(Beginning of RECORD EXCERPTS)

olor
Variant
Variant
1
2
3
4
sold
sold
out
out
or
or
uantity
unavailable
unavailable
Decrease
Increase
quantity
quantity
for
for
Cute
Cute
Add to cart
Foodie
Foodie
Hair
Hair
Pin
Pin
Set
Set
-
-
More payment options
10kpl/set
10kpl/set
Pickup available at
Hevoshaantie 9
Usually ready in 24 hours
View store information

(End of RECORD EXCERPTS)
(Beginning of RECORD EXCERPTS)

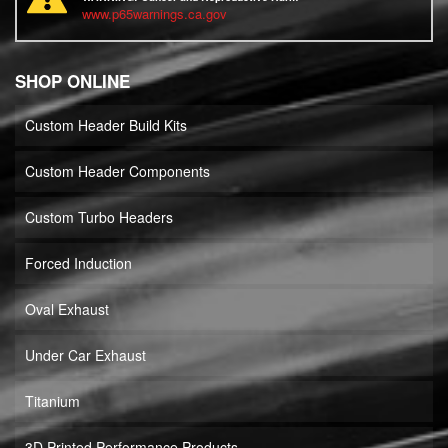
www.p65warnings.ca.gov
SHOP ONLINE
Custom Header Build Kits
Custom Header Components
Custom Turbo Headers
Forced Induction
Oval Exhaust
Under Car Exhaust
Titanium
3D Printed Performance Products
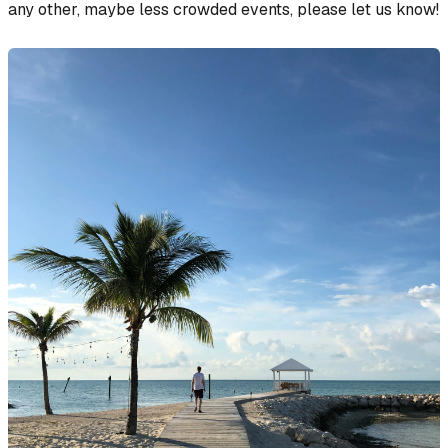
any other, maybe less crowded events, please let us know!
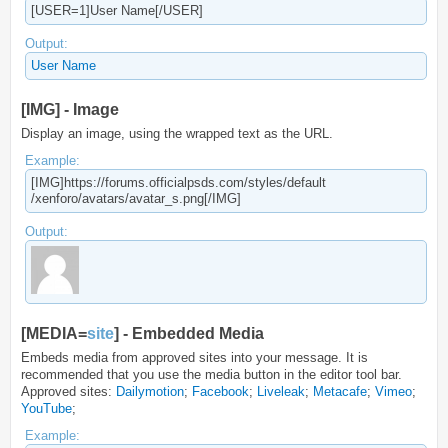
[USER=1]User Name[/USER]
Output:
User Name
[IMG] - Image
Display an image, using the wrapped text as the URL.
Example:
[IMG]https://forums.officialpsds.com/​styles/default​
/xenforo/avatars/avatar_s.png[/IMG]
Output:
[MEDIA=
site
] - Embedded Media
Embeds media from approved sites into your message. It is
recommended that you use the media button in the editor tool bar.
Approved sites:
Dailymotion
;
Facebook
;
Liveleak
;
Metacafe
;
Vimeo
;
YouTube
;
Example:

(End of RECORD EXCERPTS)

• **PROBLEM STATEMENT**: From the data above, gather every line that includes the word "Custom".

• **TASK RESULT**:
Custom Header Build Kits
Custom Header Components
Custom Turbo Headers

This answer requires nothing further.